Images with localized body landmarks
━━━━━━

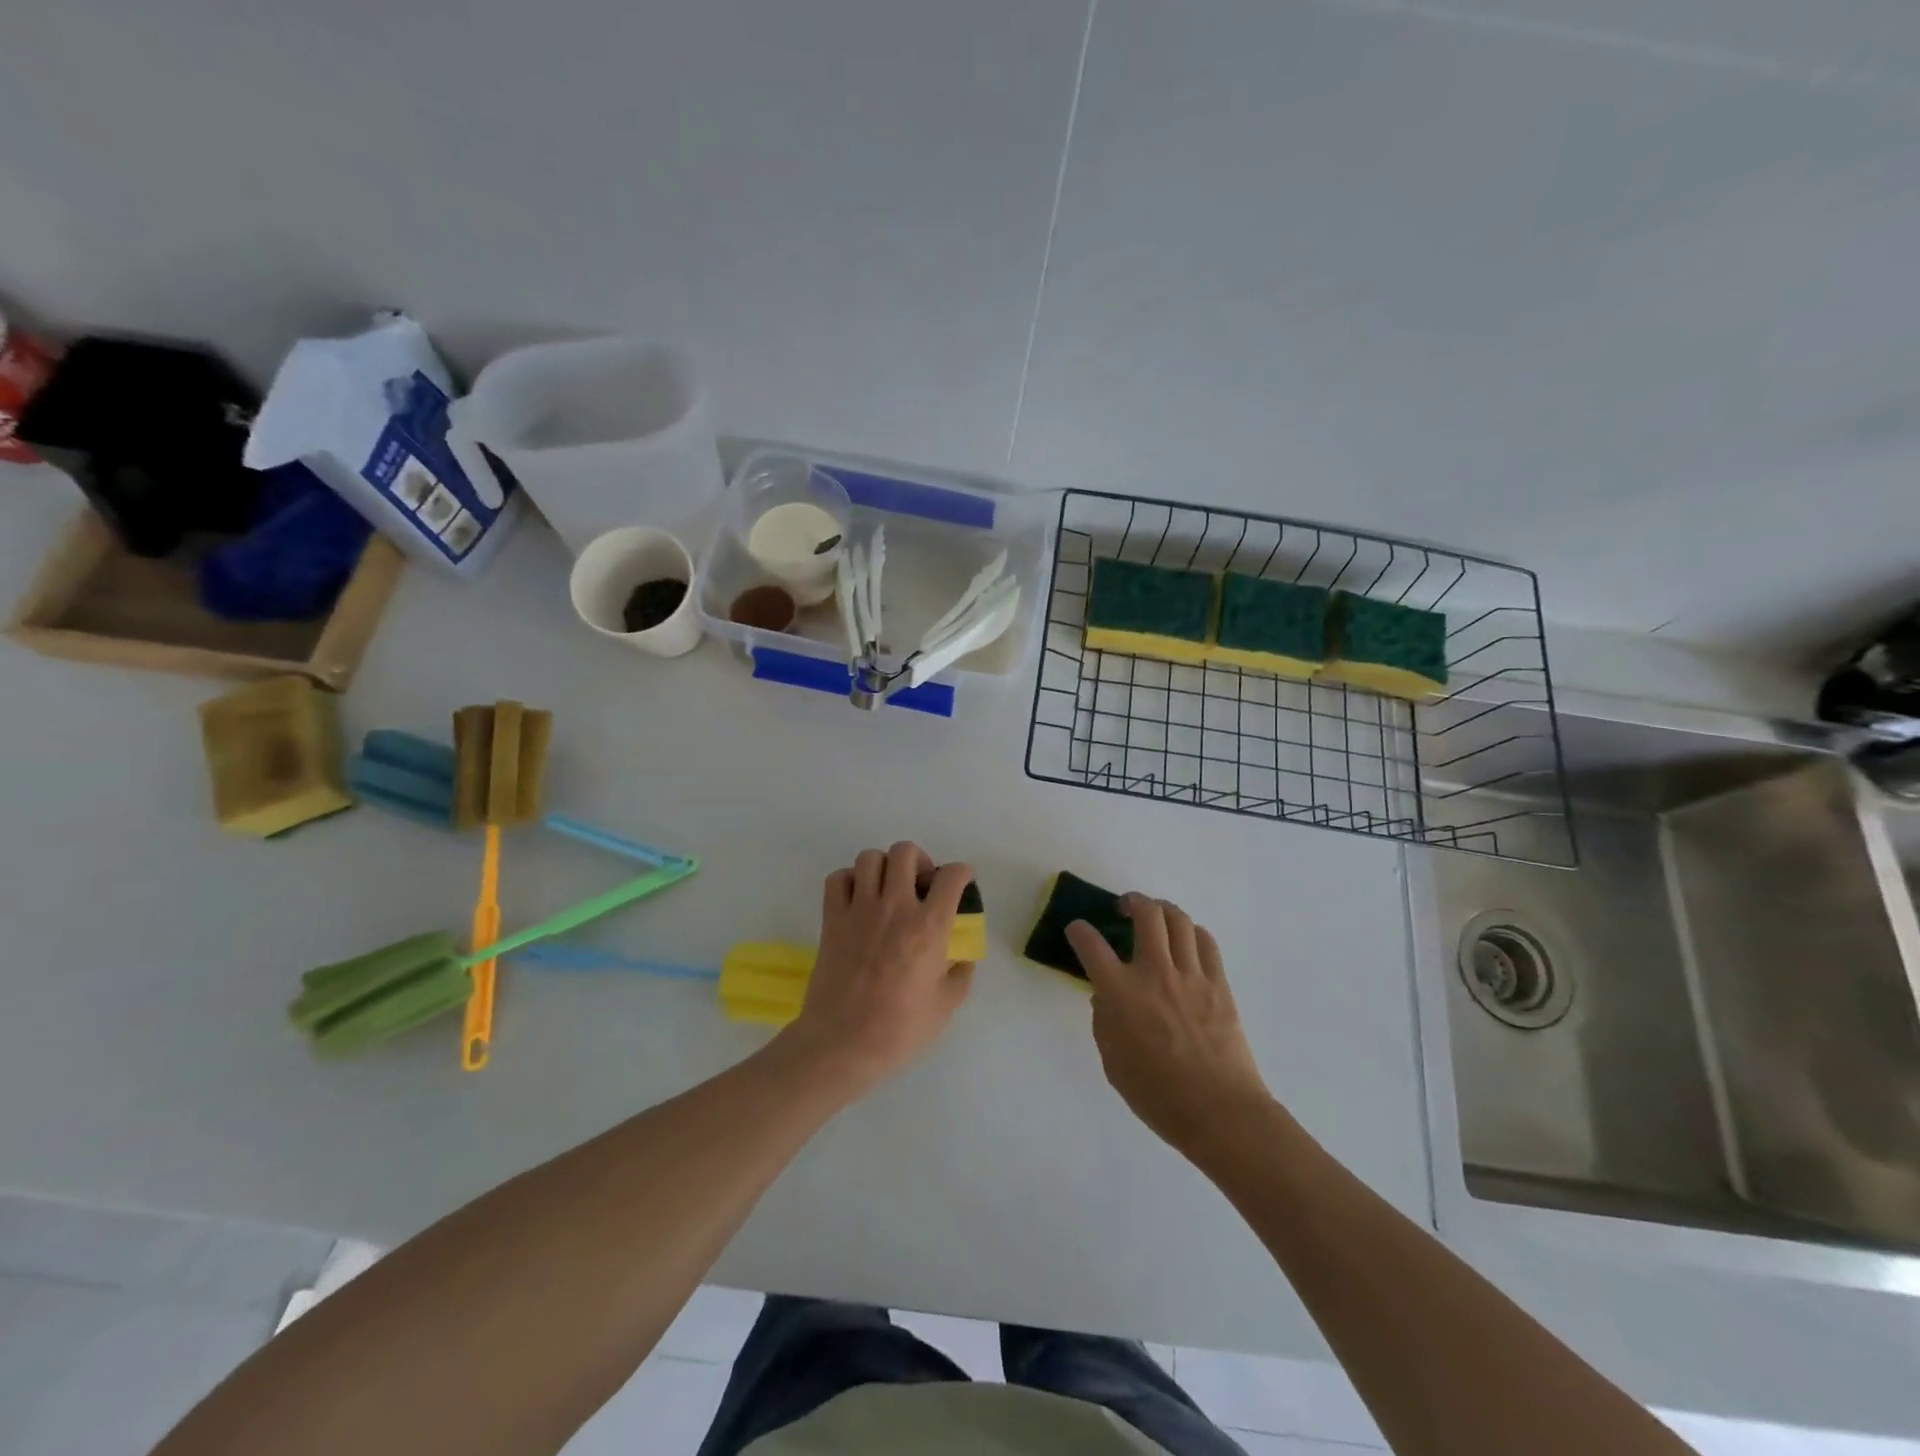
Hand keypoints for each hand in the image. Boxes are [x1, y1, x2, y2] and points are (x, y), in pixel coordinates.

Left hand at [782, 841, 975, 1094]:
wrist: (842, 1044)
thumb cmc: (899, 1030)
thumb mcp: (945, 1006)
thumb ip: (960, 975)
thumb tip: (961, 958)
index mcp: (929, 926)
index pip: (951, 876)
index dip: (961, 873)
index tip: (960, 883)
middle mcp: (896, 907)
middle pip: (906, 852)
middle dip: (919, 861)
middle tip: (920, 885)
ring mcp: (860, 910)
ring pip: (870, 858)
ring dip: (883, 867)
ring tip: (887, 888)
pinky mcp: (832, 919)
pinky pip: (837, 879)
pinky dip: (849, 880)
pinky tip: (857, 899)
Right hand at [1067, 895, 1271, 1154]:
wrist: (1219, 1111)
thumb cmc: (1157, 1095)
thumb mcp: (1113, 1062)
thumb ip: (1104, 1021)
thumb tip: (1106, 997)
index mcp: (1120, 992)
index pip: (1091, 944)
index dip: (1079, 931)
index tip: (1077, 930)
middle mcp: (1154, 972)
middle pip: (1146, 914)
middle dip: (1132, 901)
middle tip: (1125, 908)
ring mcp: (1190, 975)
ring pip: (1179, 920)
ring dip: (1163, 909)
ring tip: (1156, 915)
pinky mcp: (1219, 984)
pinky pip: (1206, 942)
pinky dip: (1193, 932)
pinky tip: (1187, 939)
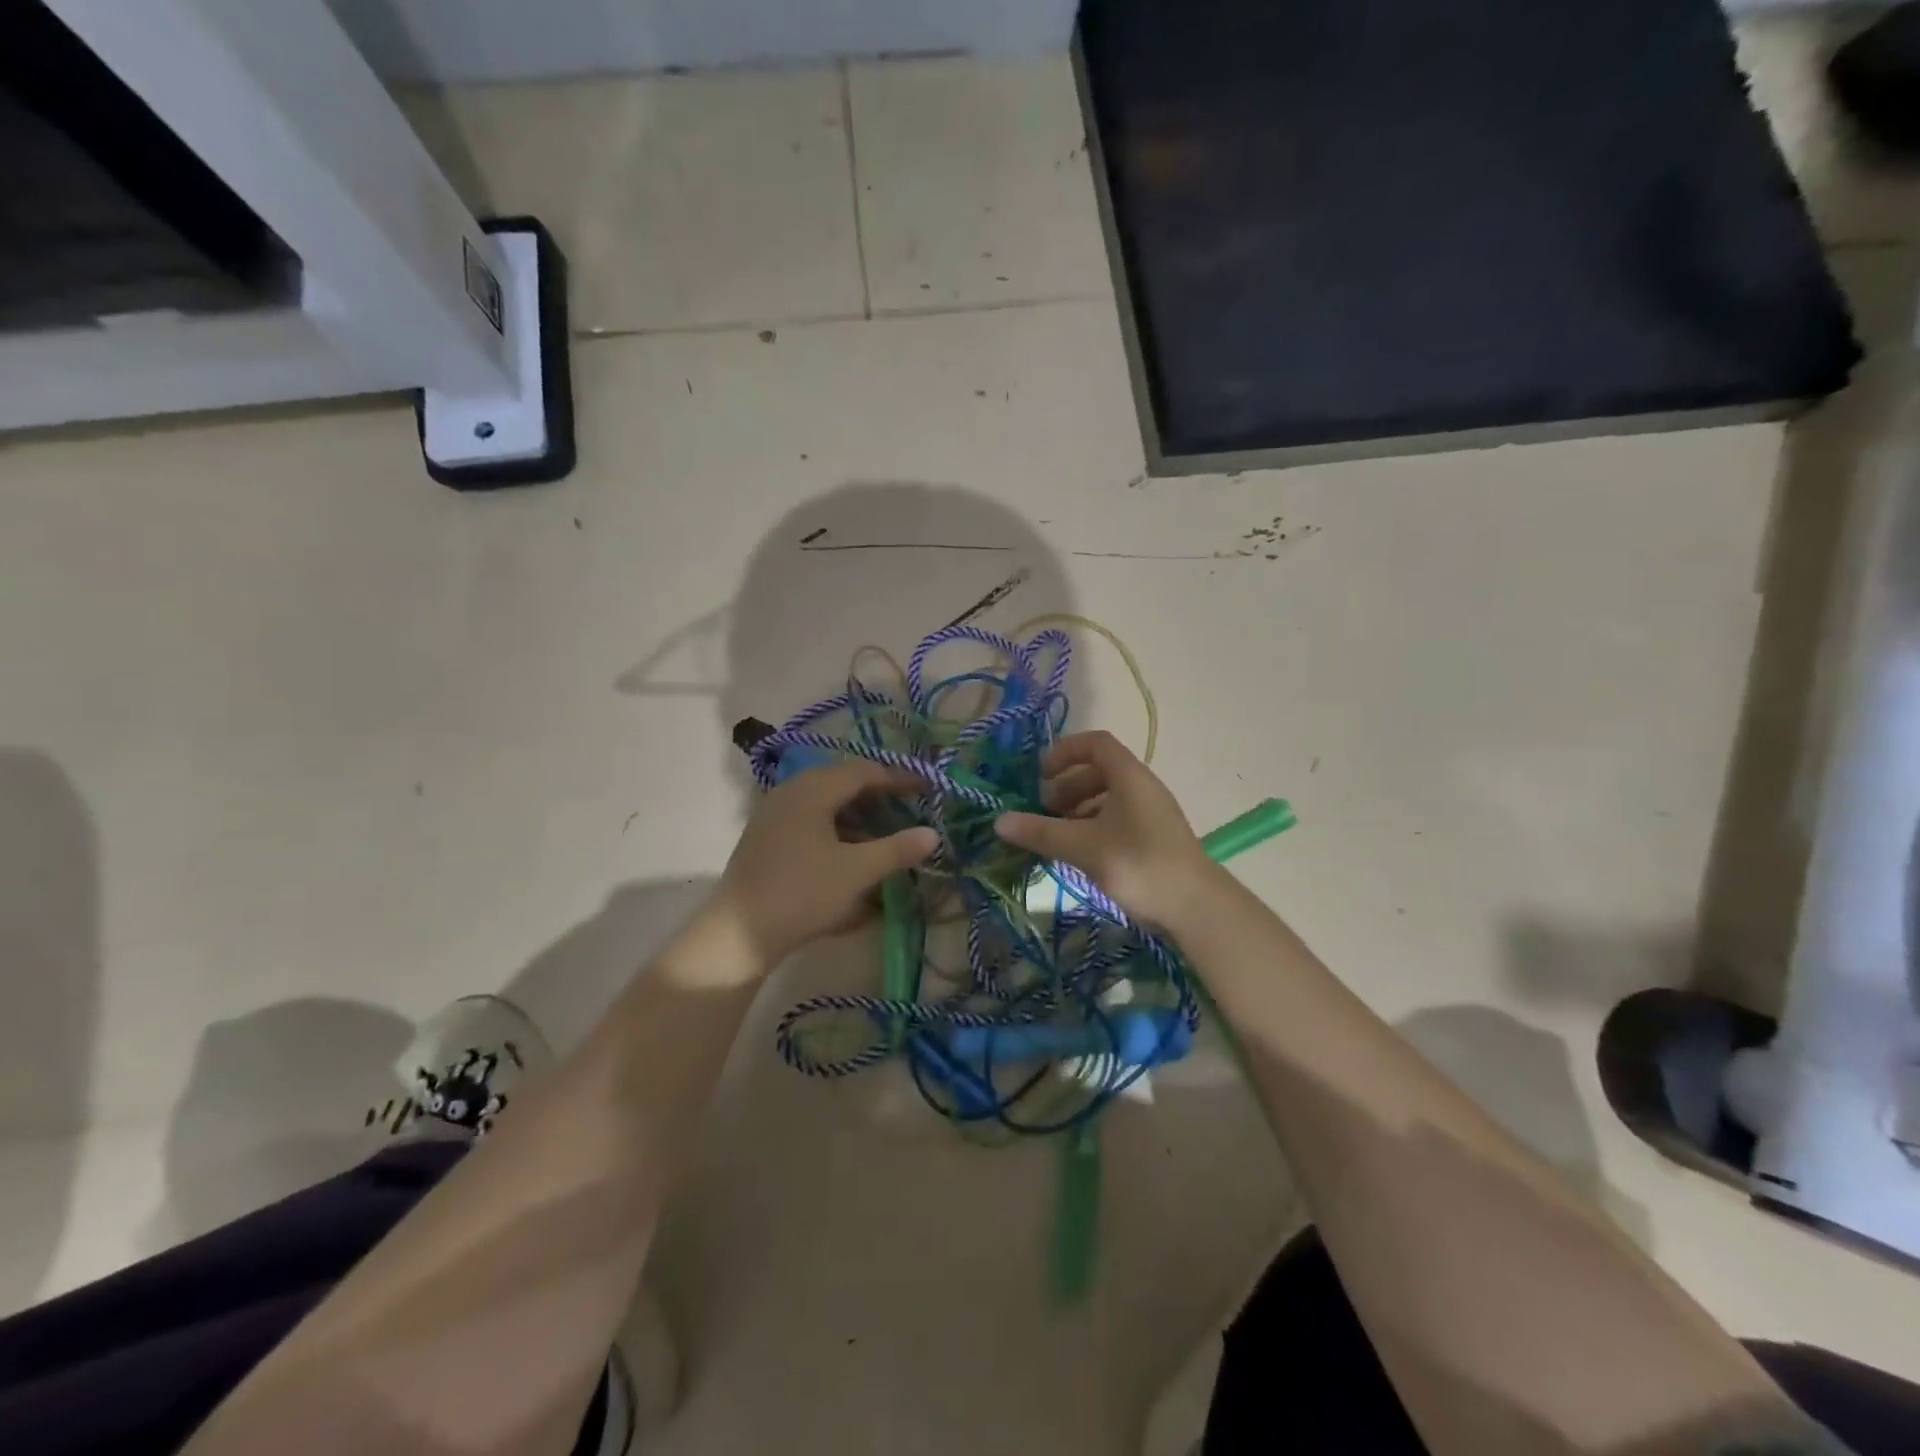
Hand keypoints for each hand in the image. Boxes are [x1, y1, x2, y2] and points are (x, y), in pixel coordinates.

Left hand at [712, 760, 938, 966]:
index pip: (864, 771)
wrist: (739, 934)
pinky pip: (810, 819)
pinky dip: (837, 828)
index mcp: (812, 789)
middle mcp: (790, 792)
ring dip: (858, 813)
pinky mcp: (767, 837)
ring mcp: (774, 814)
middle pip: (843, 782)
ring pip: (826, 802)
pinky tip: (852, 852)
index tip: (928, 789)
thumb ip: (897, 849)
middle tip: (909, 809)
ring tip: (885, 833)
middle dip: (879, 795)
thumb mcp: (857, 872)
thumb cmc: (802, 894)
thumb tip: (932, 834)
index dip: (899, 778)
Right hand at [994, 731, 1217, 930]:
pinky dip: (1093, 827)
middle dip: (1066, 785)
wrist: (1196, 907)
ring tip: (1055, 833)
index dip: (1065, 751)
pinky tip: (1078, 852)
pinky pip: (1117, 820)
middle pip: (1099, 771)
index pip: (1095, 744)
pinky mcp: (1154, 839)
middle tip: (1042, 810)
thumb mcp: (1083, 846)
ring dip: (1077, 809)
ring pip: (1107, 798)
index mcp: (1129, 776)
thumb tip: (999, 821)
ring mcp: (1151, 814)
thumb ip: (1040, 832)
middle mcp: (1142, 788)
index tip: (1040, 774)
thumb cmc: (1138, 864)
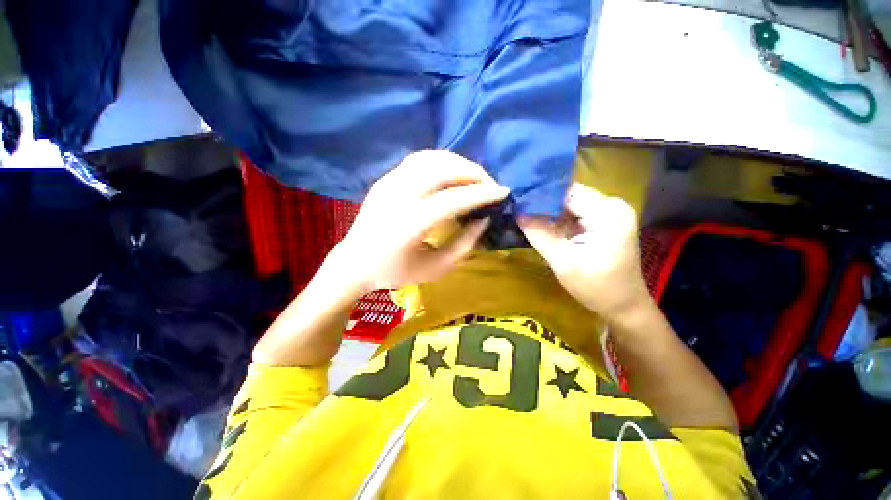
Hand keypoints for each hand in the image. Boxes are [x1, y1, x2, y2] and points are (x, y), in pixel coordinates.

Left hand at [329, 151, 509, 294]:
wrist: (354, 262)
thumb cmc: (395, 272)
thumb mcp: (435, 269)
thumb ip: (463, 245)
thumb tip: (484, 219)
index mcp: (411, 223)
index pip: (454, 199)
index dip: (482, 194)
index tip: (503, 192)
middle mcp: (399, 196)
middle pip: (444, 170)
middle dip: (474, 173)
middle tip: (490, 184)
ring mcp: (390, 182)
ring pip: (432, 158)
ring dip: (459, 163)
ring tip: (474, 177)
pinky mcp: (386, 178)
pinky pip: (419, 160)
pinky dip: (442, 161)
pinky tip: (452, 172)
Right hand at [517, 183, 650, 321]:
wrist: (623, 306)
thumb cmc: (597, 288)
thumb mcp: (564, 262)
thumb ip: (540, 235)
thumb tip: (517, 212)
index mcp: (607, 212)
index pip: (566, 192)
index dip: (540, 194)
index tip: (516, 200)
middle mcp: (611, 205)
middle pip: (568, 196)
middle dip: (542, 203)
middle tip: (516, 209)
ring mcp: (608, 213)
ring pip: (569, 204)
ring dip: (548, 212)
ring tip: (523, 216)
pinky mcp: (603, 222)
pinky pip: (574, 214)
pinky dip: (557, 220)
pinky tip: (540, 225)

━━━━━━

About this task:
Filter the entries above down to the lines that contain the word "Left".

Written response:
Left hand at [782, 841, 975, 1094]:
Left hand at [712, 760, 938, 966]:
Left hand at [329, 151, 509, 294]:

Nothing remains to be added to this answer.